年明け初戦の共同通信杯では先行策から鮮やかに抜け出してきたファントムシーフ。
ホープフルSでは出遅れたが今回はしっかりとスタートを決め、スローペース2番手から伸びての快勝。1800mの切れ勝負に対応したのは収穫。折り合いの不安もなく、もっと長い距離や上がりが掛かる状況の方が合いそうな印象も受けた。
中山コースは2歳G1のホープフルステークスで4着に敗れた舞台。レースは1000m通過が61秒5と、7レースに組まれていた古馬1勝クラスよりも2秒遅いスローペース。1枠1番スタートから出遅れて位置取りを下げるかたちとなり、結果的にこれが最後まで響くかたちとなった。最内の中団で揉まれ続け、最後の最後でやっと抜け出して伸びたが届かずの4着という内容だった。
また、久々のせいか反応も一息。上がりの速い決着では厳しいハービンジャー産駒でもあり、この条件では4着までが精一杯だったと言えよう。
今回も懸念材料として挙げられるのは“中山コース”への適性だ。前走を見る限り瞬発力タイプではなく、ジリジリとスピードを上げていくタイプという印象。跳びは大きいタイプで、直線は長い方が良く、広いコースが合っているのは間違いない。
共同通信杯後には「ダービーの方が合うと思います」と西村調教師もコメントしており、狙うならダービーの方が良いという想いで臨むファンも少なくないだろう。中山が得意なC.ルメール騎手が引き続き手綱を握る点が多少不安を和らげてくれるかもしれないが、この舞台では前走から信頼度が落ちるのは否めない。

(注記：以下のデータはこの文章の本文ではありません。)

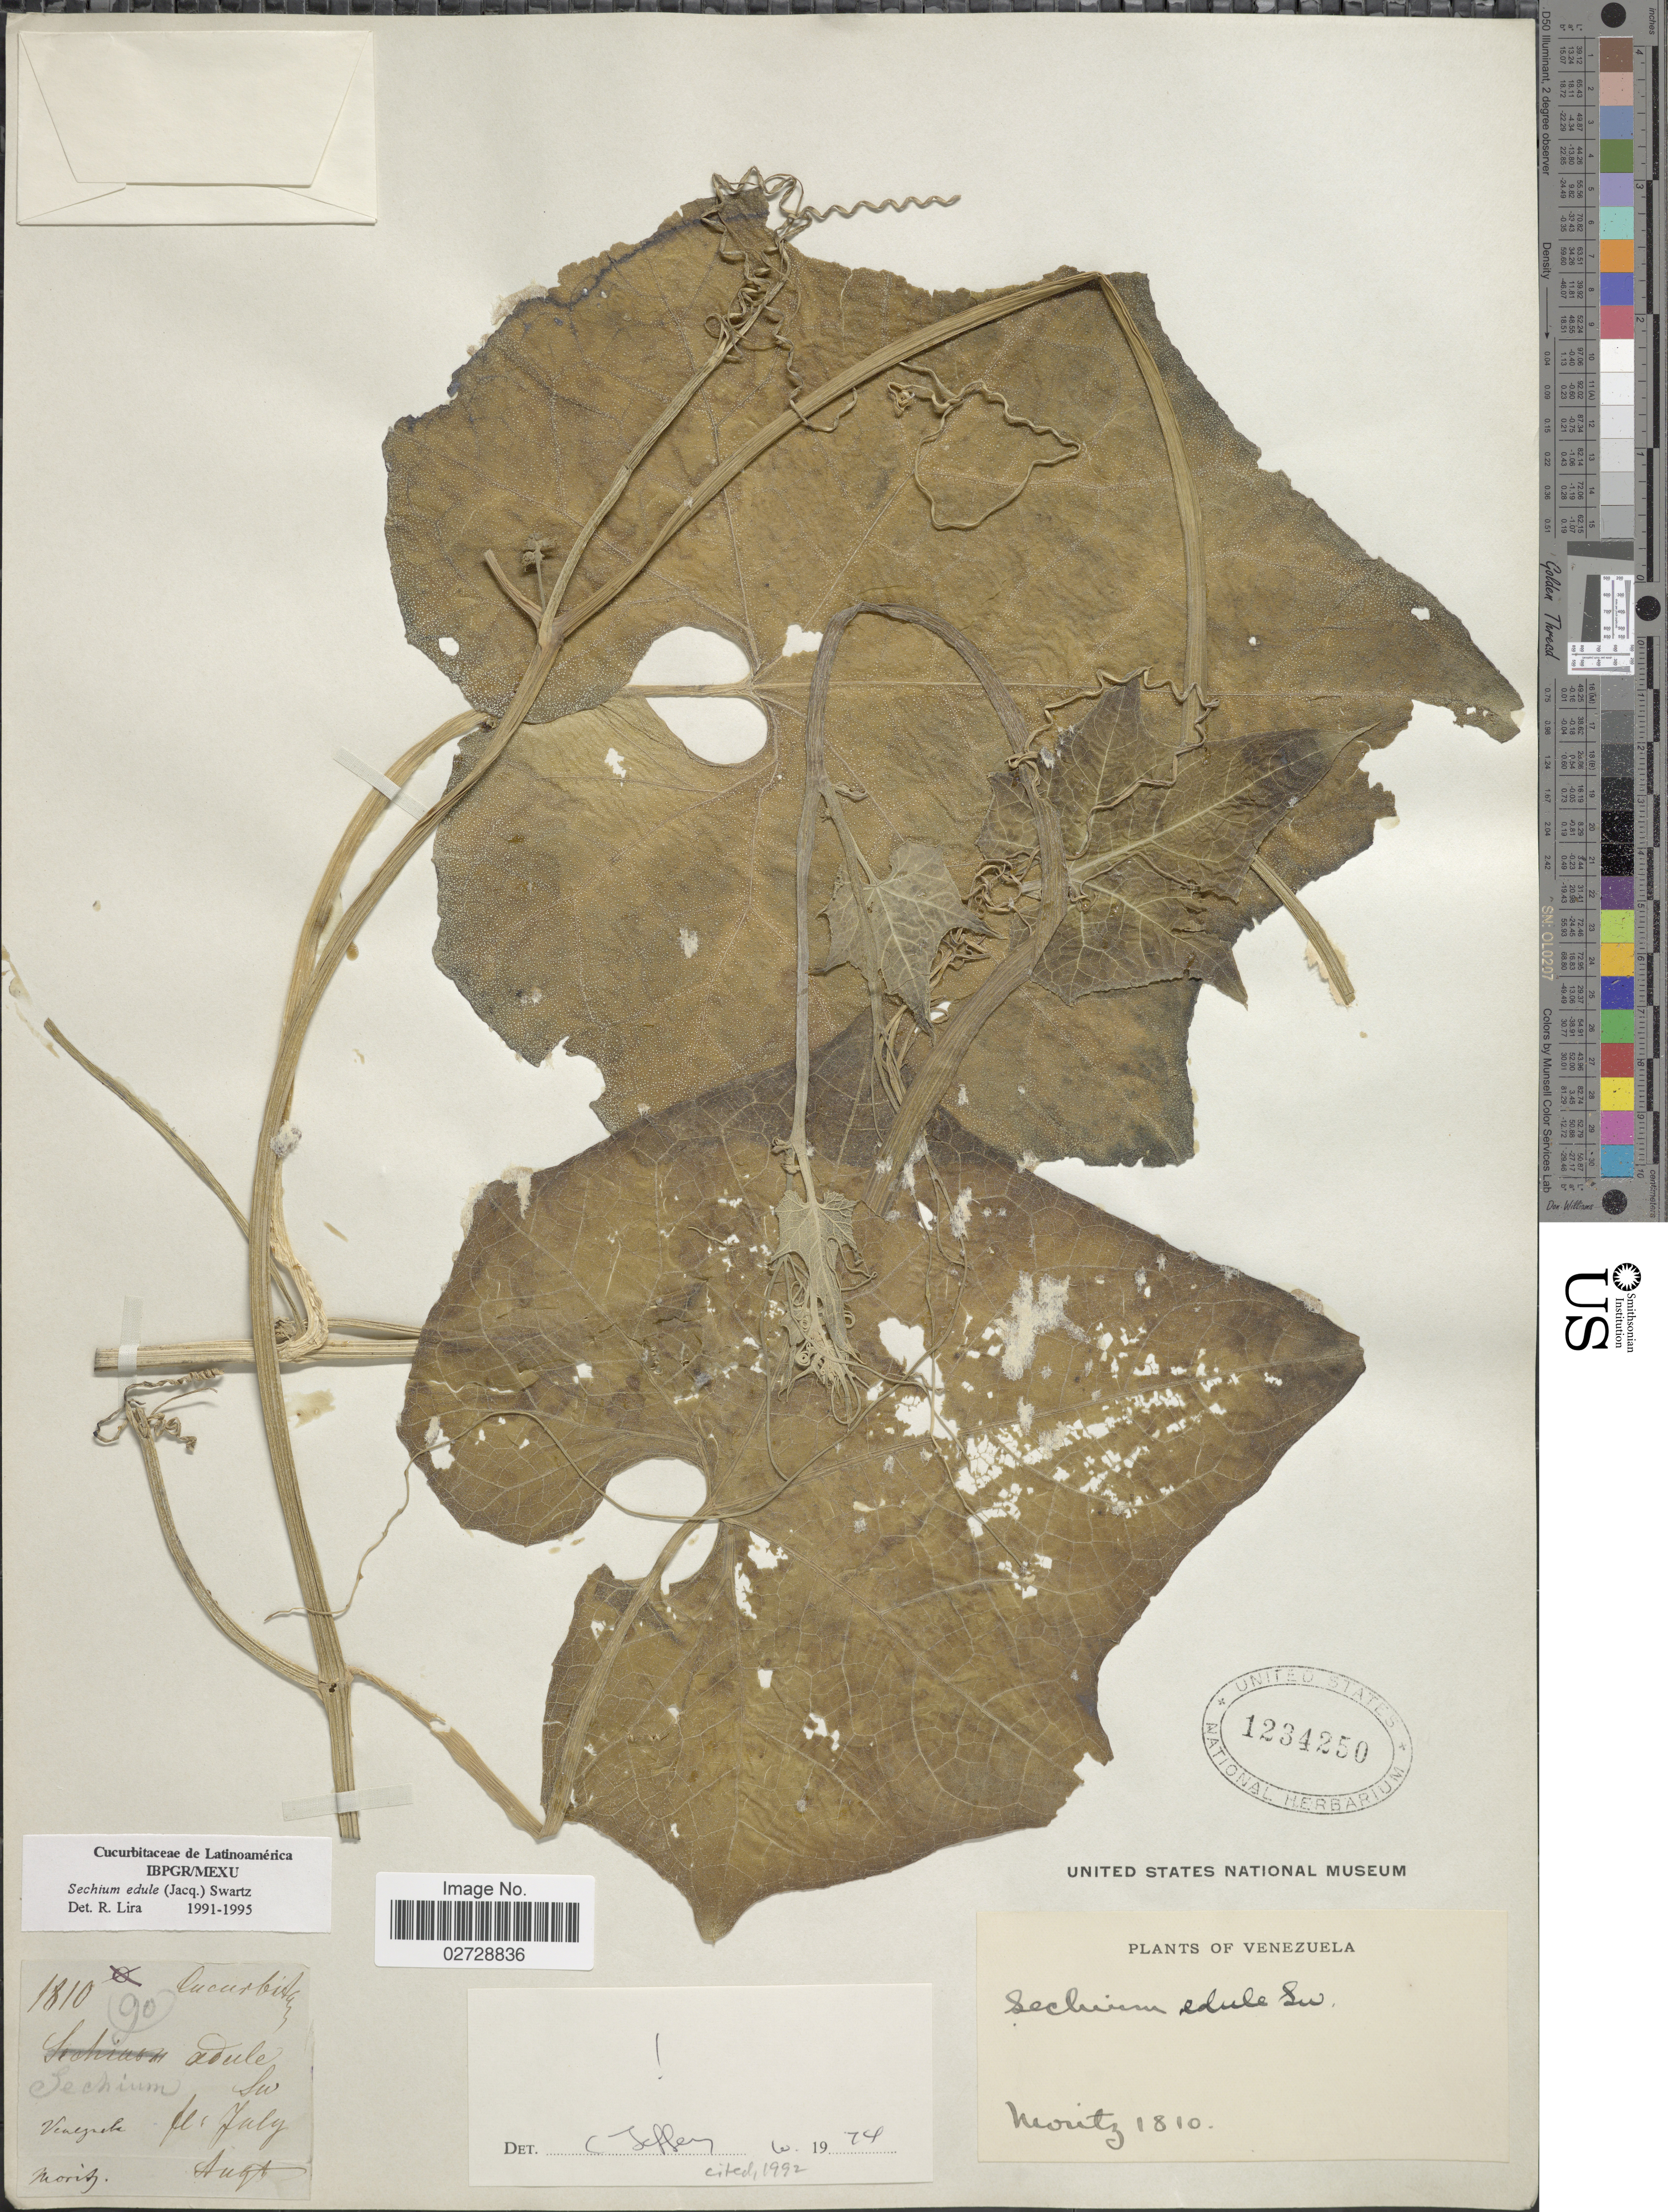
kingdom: Plantae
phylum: Tracheophyta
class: Magnoliopsida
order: Cucurbitales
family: Cucurbitaceae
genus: Sicyos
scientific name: Sicyos edulis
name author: Jacq.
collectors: Moritz, --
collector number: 1810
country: Venezuela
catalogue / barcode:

個人的には、父ハービンジャーで母系も香港スプリントで活躍するような血統構成から、当初はNHKマイルCで見たい1頭であった。しかし、前走の内容で距離的な不安が消えたのは大きなプラス。アタマで固定するほど高い信頼度を持っているとは言い難いが、能力の高さを考えると圏外に飛ぶ競馬をする可能性も低そうだ。中山コースは決してベスト舞台ではないかもしれないが、前目で競馬さえできれば上位争いには食い込んでくるのではないだろうか。